* PROBLEM TO WORK ON *
Word for word, output every line of the material below, minus pictures.

══ DATA FOR REVIEW

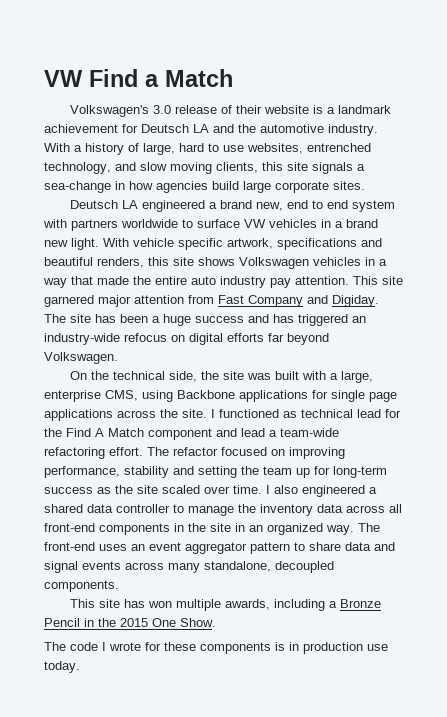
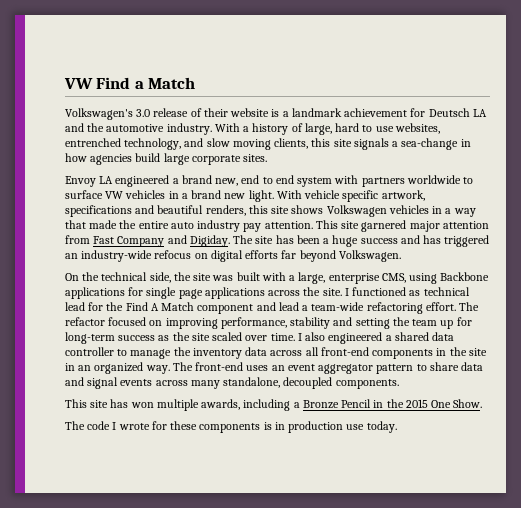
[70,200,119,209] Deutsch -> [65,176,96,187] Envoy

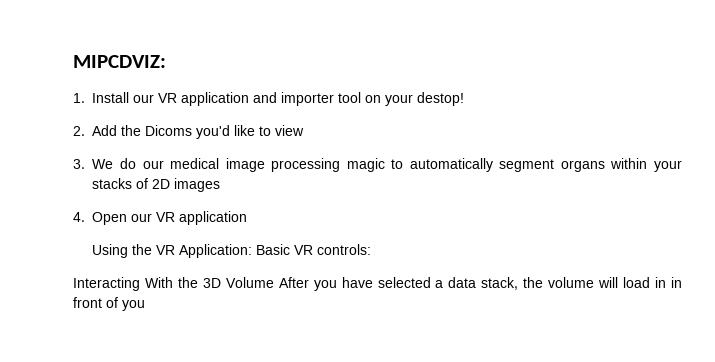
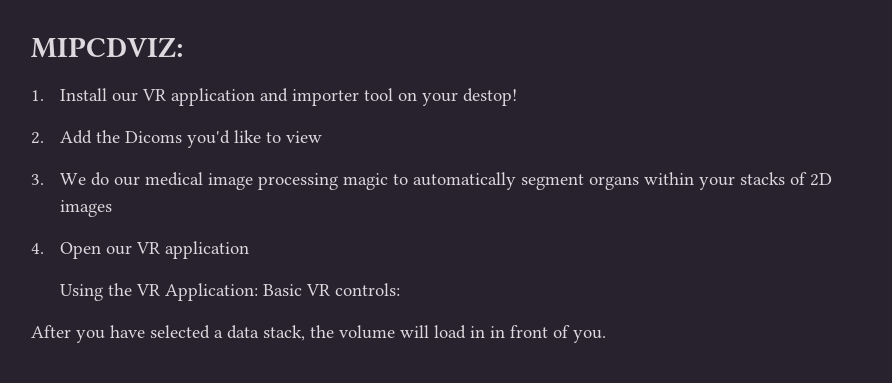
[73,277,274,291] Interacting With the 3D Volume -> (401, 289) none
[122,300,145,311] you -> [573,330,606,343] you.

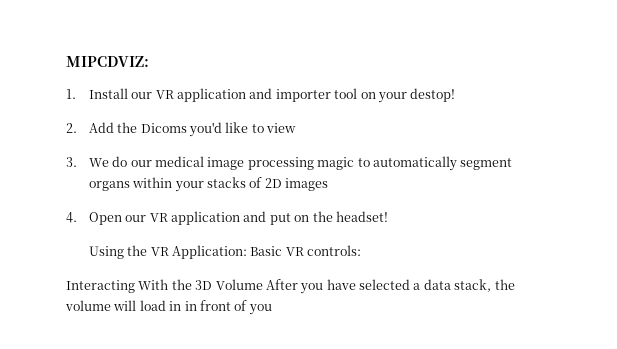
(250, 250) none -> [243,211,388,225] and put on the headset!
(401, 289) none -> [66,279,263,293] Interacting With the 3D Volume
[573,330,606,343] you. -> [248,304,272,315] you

════

* RESULT OF THIS TASK *
[70,200,119,209] Deutsch -> [65,176,96,187] Envoy

[73,277,274,291] Interacting With the 3D Volume -> (401, 289) none
[122,300,145,311] you -> [573,330,606,343] you.

(250, 250) none -> [243,211,388,225] and put on the headset!
(401, 289) none -> [66,279,263,293] Interacting With the 3D Volume
[573,330,606,343] you. -> [248,304,272,315] you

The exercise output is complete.